__Goal a__. In the longest common subsequence notes, write out the passage that begins at the words "Longest common subsequence" and stops after "represented by (m, n)".

▬▬▬▬▬▬▬▬▬▬

Longest common subsequence type problem
description
- you are given an two array or and string
- to compare two ends of string and make some choice
recursive code
#include <bits/stdc++.h>
using namespaces std;
// state is represented by (m, n)
// m - 1 th item and n-1 th item
int lcs(string X, string Y, int m, int n ){
// base case, we reached the end
if (m == 0 || n == 0) return 0;
// if both are equal
if (X[m-1] == Y[n-1])
return 1 + lcs(X, Y, m-1, n-1);
else
return max(lcs(X, Y, m, n-1), lcs(X, Y, m-1, n));
}
int main(){
string s1 = "hithisisthis";
string s2 = "hithias";
cout << lcs(s1, s2, s1.length(), s2.length());
return 0;
}
memoization sol
#include <bits/stdc++.h>
using namespaces std;
// cache for results of state (m, n)

▬▬▬▬▬▬▬▬▬▬

__Goal b__. Which lines of the listing below contain the string "time"? Show each one, treating uppercase and lowercase as different.

▬▬▬▬▬▬▬▬▬▬

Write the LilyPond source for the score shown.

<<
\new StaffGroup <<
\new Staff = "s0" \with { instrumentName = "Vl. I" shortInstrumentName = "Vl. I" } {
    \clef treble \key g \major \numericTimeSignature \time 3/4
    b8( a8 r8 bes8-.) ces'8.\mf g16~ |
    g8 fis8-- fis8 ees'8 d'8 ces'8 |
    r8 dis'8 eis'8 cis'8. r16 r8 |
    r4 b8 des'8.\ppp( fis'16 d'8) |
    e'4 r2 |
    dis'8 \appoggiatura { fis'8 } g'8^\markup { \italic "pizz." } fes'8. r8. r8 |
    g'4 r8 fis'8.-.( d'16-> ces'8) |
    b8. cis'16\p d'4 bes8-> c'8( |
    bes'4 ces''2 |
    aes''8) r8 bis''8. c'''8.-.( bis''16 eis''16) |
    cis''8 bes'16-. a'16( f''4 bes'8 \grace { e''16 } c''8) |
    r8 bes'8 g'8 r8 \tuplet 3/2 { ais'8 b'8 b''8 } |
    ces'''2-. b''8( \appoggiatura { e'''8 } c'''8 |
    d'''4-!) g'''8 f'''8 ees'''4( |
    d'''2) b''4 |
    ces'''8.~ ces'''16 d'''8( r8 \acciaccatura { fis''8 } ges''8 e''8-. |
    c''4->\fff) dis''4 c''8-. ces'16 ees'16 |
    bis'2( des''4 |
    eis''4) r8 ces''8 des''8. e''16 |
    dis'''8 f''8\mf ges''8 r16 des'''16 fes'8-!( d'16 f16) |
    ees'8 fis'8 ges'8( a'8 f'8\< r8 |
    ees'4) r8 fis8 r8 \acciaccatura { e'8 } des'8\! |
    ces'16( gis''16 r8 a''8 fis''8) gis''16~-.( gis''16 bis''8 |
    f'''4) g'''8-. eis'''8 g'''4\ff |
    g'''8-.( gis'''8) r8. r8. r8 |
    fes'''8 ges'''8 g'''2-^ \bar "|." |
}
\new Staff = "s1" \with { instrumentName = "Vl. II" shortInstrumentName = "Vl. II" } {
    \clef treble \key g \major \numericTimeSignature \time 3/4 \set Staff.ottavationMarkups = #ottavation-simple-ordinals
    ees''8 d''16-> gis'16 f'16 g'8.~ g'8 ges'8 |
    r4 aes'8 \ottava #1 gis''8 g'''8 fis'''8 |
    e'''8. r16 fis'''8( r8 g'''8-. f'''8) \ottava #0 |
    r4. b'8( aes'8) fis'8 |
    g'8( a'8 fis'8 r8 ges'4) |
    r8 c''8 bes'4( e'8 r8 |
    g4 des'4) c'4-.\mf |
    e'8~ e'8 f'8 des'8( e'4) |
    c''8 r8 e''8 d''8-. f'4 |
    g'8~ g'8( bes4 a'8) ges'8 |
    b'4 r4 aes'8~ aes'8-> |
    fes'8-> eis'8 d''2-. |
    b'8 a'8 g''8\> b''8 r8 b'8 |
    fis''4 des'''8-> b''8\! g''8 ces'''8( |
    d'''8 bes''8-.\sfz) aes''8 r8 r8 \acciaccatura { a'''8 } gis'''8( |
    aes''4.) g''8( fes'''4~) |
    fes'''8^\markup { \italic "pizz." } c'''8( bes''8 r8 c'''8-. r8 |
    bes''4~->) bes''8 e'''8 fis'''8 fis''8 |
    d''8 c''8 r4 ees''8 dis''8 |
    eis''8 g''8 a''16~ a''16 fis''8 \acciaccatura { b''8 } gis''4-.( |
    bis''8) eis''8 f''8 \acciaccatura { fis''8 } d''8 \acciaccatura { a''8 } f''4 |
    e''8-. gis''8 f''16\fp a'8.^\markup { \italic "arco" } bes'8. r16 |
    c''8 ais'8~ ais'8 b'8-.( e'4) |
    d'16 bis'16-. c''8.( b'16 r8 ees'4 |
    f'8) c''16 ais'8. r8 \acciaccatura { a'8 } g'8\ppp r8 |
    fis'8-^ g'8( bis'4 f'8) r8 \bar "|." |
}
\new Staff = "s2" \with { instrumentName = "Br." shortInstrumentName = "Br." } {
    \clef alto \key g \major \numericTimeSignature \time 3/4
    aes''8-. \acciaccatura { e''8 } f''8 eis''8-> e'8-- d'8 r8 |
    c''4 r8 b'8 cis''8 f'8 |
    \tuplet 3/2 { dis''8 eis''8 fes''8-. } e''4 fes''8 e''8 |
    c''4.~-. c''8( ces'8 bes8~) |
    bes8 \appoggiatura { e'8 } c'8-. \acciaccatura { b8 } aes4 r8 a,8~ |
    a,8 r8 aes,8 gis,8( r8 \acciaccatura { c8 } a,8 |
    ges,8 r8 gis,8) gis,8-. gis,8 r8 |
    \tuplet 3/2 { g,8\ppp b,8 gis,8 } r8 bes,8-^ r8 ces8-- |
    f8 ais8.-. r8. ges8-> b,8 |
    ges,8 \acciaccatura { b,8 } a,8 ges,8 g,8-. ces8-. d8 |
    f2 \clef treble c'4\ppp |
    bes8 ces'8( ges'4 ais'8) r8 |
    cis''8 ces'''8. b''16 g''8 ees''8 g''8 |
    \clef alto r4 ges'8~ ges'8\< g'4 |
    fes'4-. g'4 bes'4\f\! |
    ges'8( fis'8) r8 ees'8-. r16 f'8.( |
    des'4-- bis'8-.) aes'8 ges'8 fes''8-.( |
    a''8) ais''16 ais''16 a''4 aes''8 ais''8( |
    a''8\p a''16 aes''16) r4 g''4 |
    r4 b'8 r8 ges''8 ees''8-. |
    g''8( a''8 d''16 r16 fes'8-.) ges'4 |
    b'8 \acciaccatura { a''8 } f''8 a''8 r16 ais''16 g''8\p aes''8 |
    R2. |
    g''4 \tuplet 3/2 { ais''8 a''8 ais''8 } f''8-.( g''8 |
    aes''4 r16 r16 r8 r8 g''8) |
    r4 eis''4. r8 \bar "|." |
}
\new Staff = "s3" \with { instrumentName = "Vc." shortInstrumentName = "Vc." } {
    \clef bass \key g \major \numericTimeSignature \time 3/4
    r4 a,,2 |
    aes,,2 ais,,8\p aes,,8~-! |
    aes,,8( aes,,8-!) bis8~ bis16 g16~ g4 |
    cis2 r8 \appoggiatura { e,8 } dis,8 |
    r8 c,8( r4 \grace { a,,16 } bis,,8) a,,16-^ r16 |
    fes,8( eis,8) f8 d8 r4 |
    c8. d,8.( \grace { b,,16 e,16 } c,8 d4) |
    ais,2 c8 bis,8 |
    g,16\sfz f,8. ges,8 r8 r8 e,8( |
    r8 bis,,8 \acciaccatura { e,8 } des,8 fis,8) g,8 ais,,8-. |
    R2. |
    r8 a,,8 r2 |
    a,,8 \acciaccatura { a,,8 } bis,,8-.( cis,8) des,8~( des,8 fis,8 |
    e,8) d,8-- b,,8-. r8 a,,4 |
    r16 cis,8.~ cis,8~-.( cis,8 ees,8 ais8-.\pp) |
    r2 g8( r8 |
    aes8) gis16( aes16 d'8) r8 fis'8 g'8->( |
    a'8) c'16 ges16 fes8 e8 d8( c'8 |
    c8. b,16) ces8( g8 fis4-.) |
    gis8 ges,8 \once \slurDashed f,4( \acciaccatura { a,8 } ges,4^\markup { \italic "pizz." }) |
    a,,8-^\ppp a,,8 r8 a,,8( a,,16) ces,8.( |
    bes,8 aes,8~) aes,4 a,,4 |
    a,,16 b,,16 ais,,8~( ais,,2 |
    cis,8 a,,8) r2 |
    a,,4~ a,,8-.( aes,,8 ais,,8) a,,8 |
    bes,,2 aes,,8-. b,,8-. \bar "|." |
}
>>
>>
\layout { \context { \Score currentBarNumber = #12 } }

▬▬▬▬▬▬▬▬▬▬

__Solution a__.
Longest common subsequence type problem
description
- you are given an two array or and string
- to compare two ends of string and make some choice
recursive code
#include <bits/stdc++.h>
using namespaces std;
// state is represented by (m, n)

__Solution b__.
    \clef treble \key g \major \numericTimeSignature \time 3/4
    \clef treble \key g \major \numericTimeSignature \time 3/4 \set Staff.ottavationMarkups = #ottavation-simple-ordinals
    \clef alto \key g \major \numericTimeSignature \time 3/4
    \clef bass \key g \major \numericTimeSignature \time 3/4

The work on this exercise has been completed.